Sanders is an excellent scholar who conducts his research meticulously, does not avoid difficult questions or allow his own beliefs to influence his conclusions. He weighs evidence and explains why he thinks it is sound or otherwise. He is not afraid to admit that in some instances he cannot reach a firm conclusion. This reviewer does not accept his entire argument but his work stands in stark contrast to the "self-indulgent charade" that passes for research at the Jesus Seminar. Although Sanders is a first-class academic, this book is written for the general reader and in a conversational style.
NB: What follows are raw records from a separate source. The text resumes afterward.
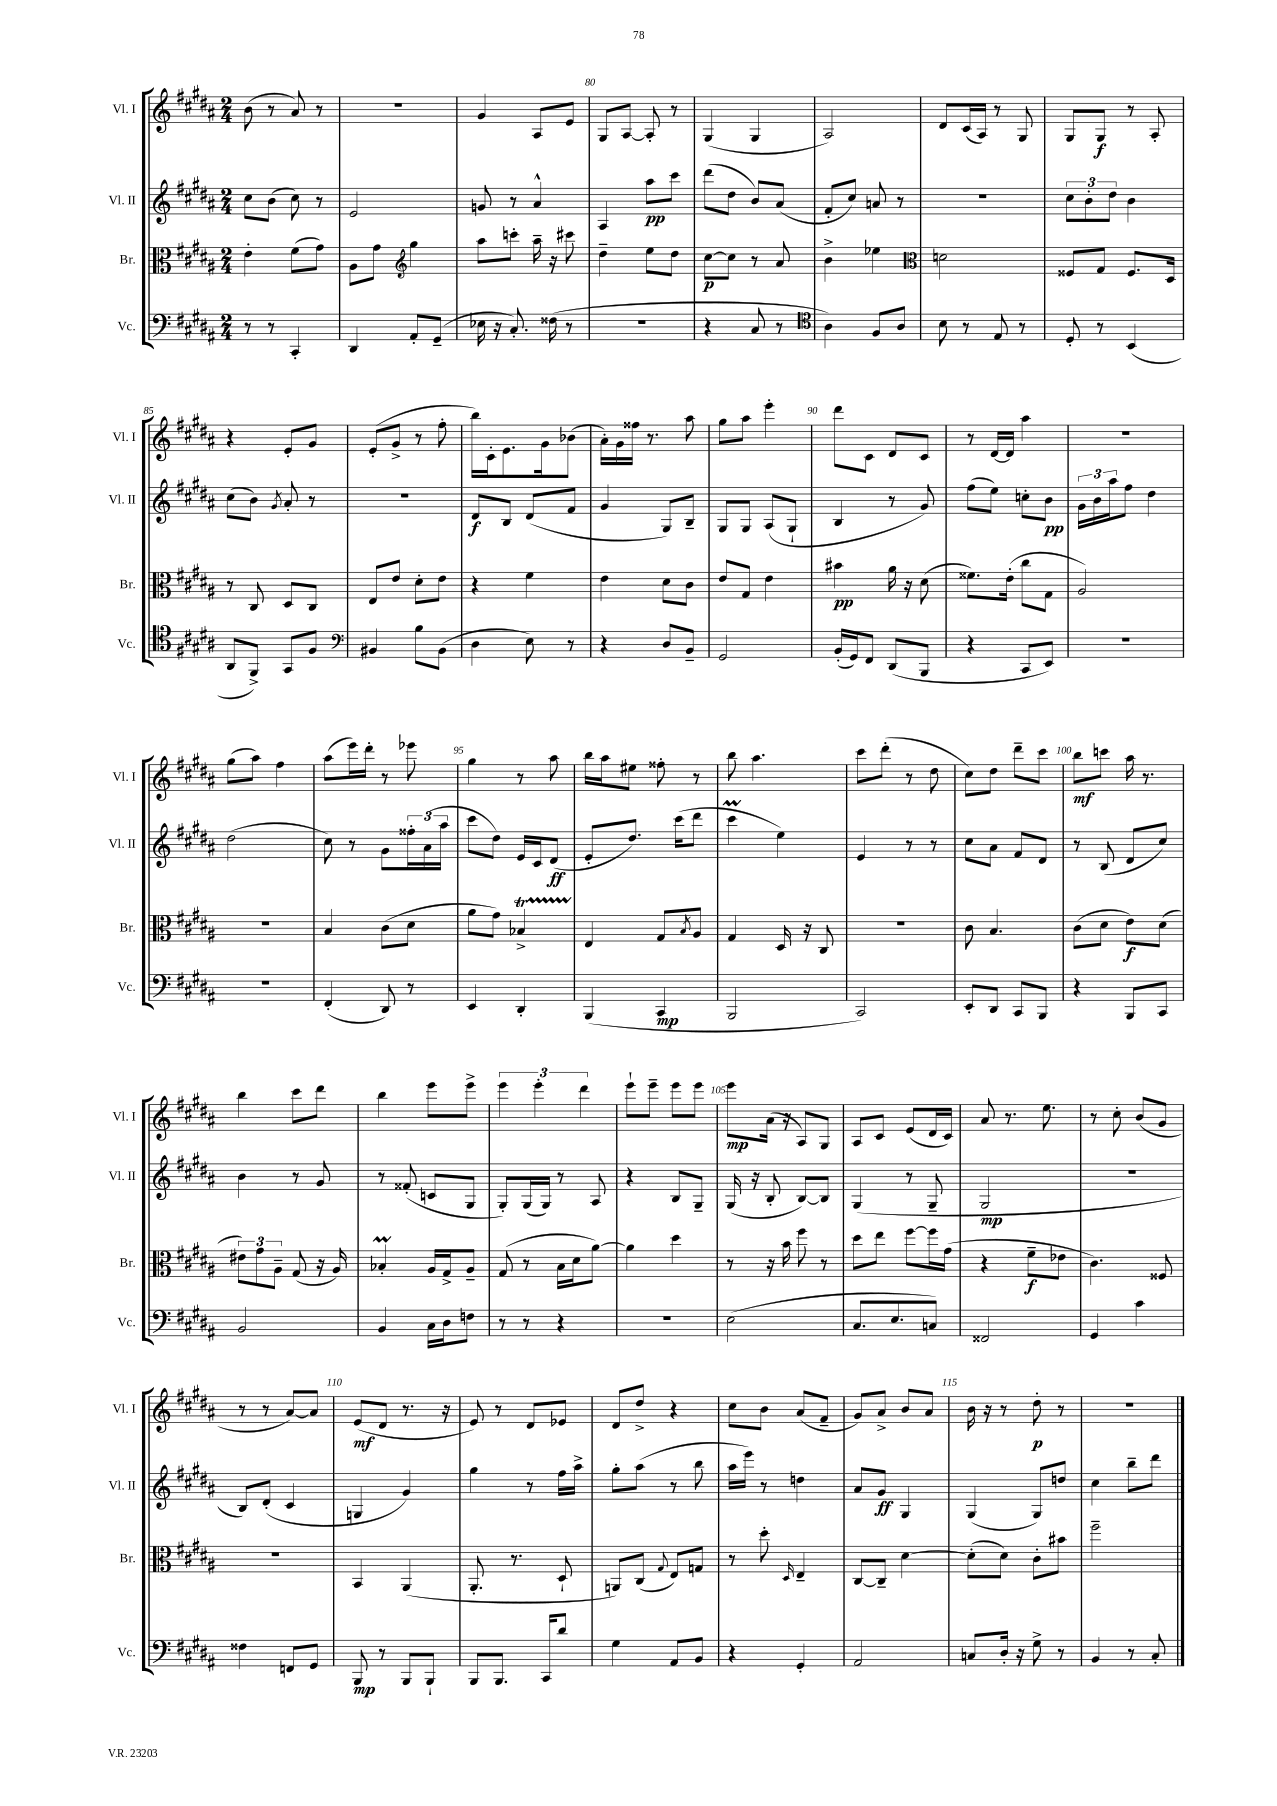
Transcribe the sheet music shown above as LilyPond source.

<<
\new StaffGroup <<
\new Staff = "s0" \with { instrumentName = "Vl. I" shortInstrumentName = "Vl. I" } {
    \clef treble \key b \major \numericTimeSignature \time 2/4
    b'8( r8 ais'8) r8 |
    R2 |
    gis'4 ais8 e'8 |
    gis8 ais8~ ais8-. r8 |
    gis4( gis4 |
    ais2) |
    dis'8 cis'16( ais16) r8 gis8 |
    gis8 gis8\f r8 ais8-. |
    r4 e'8-. gis'8 |
    e'8-.( gis'8-> r8 fis''8-. |
    b''16) cis'16-. e'8. gis'16 bes'8( |
    ais'16-.) gis'16 fisis''16 r8. ais''8 |
    gis''8 ais''8 e'''4-. |
    dis'''8 cis'8 dis'8 cis'8 |
    r8 dis'16~ dis'16 ais''4 |
    r2 |
    gis''8( ais''8) fis''4 |
    ais''8( e'''16) dis'''16-. r8 ees'''8 |
    gis''4 r8 ais''8 |
    b''16 ais''16 eis''8 fisis''8-. r8 |
    b''8 ais''4. |
    cis'''8 dis'''8-.( r8 dis''8 |
    cis''8) dis''8 dis'''8-- cis'''8 |
    b''8\mf c'''8 ais''16 r8. |
    b''4 cis'''8 dis'''8 |
    b''4 e'''8 e'''8-> |
    \tuplet 3/2 { e'''4 e'''4-. dis'''4 } |
    e'''8-! e'''8-- e'''8 e'''8 |
    e'''8\mp ais'16( r16 ais8) gis8 |
    ais8 cis'8 e'8( dis'16 cis'16) |
    ais'8 r8. e''8. |
    r8 cis''8-. b'8( gis'8 |
    r8 r8 ais'8~) ais'8 |
    e'8\mf( dis'8 r8. r16 |
    e'8) r8 dis'8 ees'8 |
    dis'8 dis''8-> r4 |
    cis''8 b'8 ais'8( fis'8-- |
    gis'8) ais'8-> b'8 ais'8 |
    b'16 r16 r8 dis''8-.\p r8 |
    R2 \bar "|." |
}
\new Staff = "s1" \with { instrumentName = "Vl. II" shortInstrumentName = "Vl. II" } {
    \clef treble \key b \major \numericTimeSignature \time 2/4
    cis''8 b'8( cis''8) r8 |
    e'2 |
    g'8 r8 ais'4-^ |
    ais4 ais''8\pp cis'''8 |
    dis'''8( dis''8 b'8) ais'8( |
    fis'8-. cis''8) a'8 r8 |
    R2 |
    \tuplet 3/2 { cis''8 b'8-. dis''8 } b'4 |
    cis''8( b'8) \acciaccatura { gis'8 } ais'8-. r8 |
    R2 |
    dis'8\f b8 dis'8( fis'8 |
    gis'4 gis8) b8-- |
    gis8 gis8 ais8( gis8-! |
    b4 r8 gis'8) |
    fis''8( e''8) c''8-. b'8\pp |
    \tuplet 3/2 { gis'16 b'16 ais''16 } fis''8 dis''4 |
    dis''2( |
    cis''8) r8 gis'8 \tuplet 3/2 { fisis''16-. ais'16( ais''16 } |
    cis'''8 dis''8) e'16 cis'16 dis'8\ff( |
    e'8-. dis''8.) cis'''16( dis'''8 |
    cis'''4\prall e''4) |
    e'4 r8 r8 |
    cis''8 ais'8 fis'8 dis'8 |
    r8 b8( dis'8 cis''8) |
    b'4 r8 gis'8 |
    r8 fisis'8-.( c'8 gis8 |
    gis8-.) gis16( gis16) r8 ais8 |
    r4 b8 gis8-- |
    gis16( r16 b8-. b8~) b8 |
    gis4( r8 gis8-- |
    gis2\mp |
    R2 |
    b8) dis'8-.( cis'4 |
    g4 gis'4) |
    gis''4 r8 fis''16 ais''16-> |
    gis''8-. ais''8( r8 b''8 |
    ais''16 e'''16) r8 d''4 |
    ais'8 gis'8\ff gis4 |
    gis4( gis8) d''8 |
    cis''4 b''8-- dis'''8 \bar "|." |
}
\new Staff = "s2" \with { instrumentName = "Br." shortInstrumentName = "Br." } {
    \clef alto \key b \major \numericTimeSignature \time 2/4
    e'4-. fis'8( gis'8) |
    ais8 gis'8 \clef treble gis''4 |
    ais''8 c'''8-. ais''16-- r16 cis'''8 |
    dis''4-- e''8 dis''8 |
    cis''8~\p cis''8 r8 ais'8 |
    b'4-> ees''4 |
    \clef alto d'2 |
    fisis8 gis8 fisis8. dis16 |
    r8 cis8 dis8 cis8 |
    e8 e'8 dis'8-. e'8 |
    r4 fis'4 |
    e'4 dis'8 cis'8 |
    e'8 gis8 e'4 |
    bis'4\pp ais'16 r16 dis'8( |
    fisis'8.) e'16-.( cis''8 gis8 |
    ais2) |
    r2 |
    b4 cis'8( dis'8 |
    ais'8 gis'8) bes4->\startTrillSpan |
    e4\stopTrillSpan gis8 \acciaccatura { b8 } ais8 |
    gis4 dis16 r16 cis8 |
    r2 |
    cis'8 b4. |
    cis'8( dis'8 e'8\f) dis'8( |
    \tuplet 3/2 { eis'8) gis'8 ais8-- } gis8( r16 ais16) |
    bes4-.\prall ais16 gis16-> ais8-- |
    gis8( r8 b16 dis'16 ais'8~) |
    ais'4 dis''4 |
    r8 r16 b'16 fis''8 r8 |
    dis''8 e''8 fis''8~ fis''16 gis'16( |
    r4 fis'8--\f ees'8 |
    cis'4.) fisis8 |
    r2 |
    b,4 ais,4( |
    ais,8.-. r8. dis8-! |
    a,8) cis8( \appoggiatura { gis8 } e8) g8 |
    r8 dis''8-. \grace { dis16 } e4-- |
    cis8~ cis8-- dis'4~ |
    dis'8-.( dis'8) cis'8-. bis'8 |
    fis''2-- \bar "|." |
}
\new Staff = "s3" \with { instrumentName = "Vc." shortInstrumentName = "Vc." } {
    \clef bass \key b \major \numericTimeSignature \time 2/4
    r8 r8 cis,4-. |
    dis,4 ais,8-. gis,8--( |
    ees16 r16 cis8.-.) fisis16( r8 |
    R2 |
    r4 cis8 r8 |
    \clef tenor ais4) fis8 ais8 |
    b8 r8 e8 r8 |
    dis8-. r8 b,4( |
    ais,8 fis,8->) gis,8 fis8 |
    \clef bass bis,4 b8 bis,8( |
    dis4 e8) r8 |
    r4 dis8 b,8-- |
    gis,2 |
    b,16-.( gis,16) fis,8 dis,8( b,,8 |
    r4 cis,8 e,8) |
    R2 |
    r2 |
    fis,4-.( dis,8) r8 |
    e,4 dis,4-. |
    b,,4( cis,4\mp |
    b,,2 |
    cis,2) |
    e,8-. dis,8 cis,8 b,,8 |
    r4 b,,8 cis,8 |
    b,2 |
    b,4 cis16 dis16 f8 |
    r8 r8 r4 |
    r2 |
    e2( |
    cis8. e8. c8) |
    fisis,2 |
    gis,4 cis'4 |
    fisis4 f,8 gis,8 |
    b,,8\mp r8 b,,8 b,,8-! |
    b,,8 b,,8. cis,16 dis'8 |
    gis4 ais,8 b,8 |
    r4 gis,4-. |
    ais,2 |
    c8 dis16-. r16 gis8-> r8 |
    b,4 r8 cis8-. \bar "|." |
}
>>
>>
\layout { \context { \Score currentBarNumber = #77 \override BarNumber.break-visibility = ##(#f #t #t) barNumberVisibility = #(every-nth-bar-number-visible 5) } }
As an introduction to the overall question of the historical figure of Jesus, it's in a league of its own, receives five stars and is highly recommended for purchase.
the purpose of this book is to establish who Jesus was historically rather than theologically and while i have seen some critique this as a methodology, there are enough books on who Jesus was theologically that i think we can let that slide! he does this by trying to work backwards and trying to see what the earliest writers thought of him and how they depict him. he is very happy as a methodology to read with the grain of the text, other writers on the topic (such as j. d. crossan) are a lot happier to read against the grain and redact out the implications and views of the writers in order to find more solid data and of course both methods are extremely critique-able for a variety of reason.
i find myself quite liking sanders he expresses the difficult task of finding a single person in historical accounts without making seem it too complicated, ive read other works by him as well and his work on early Jewish studies is considered pretty authoritative so i definitely recommend him.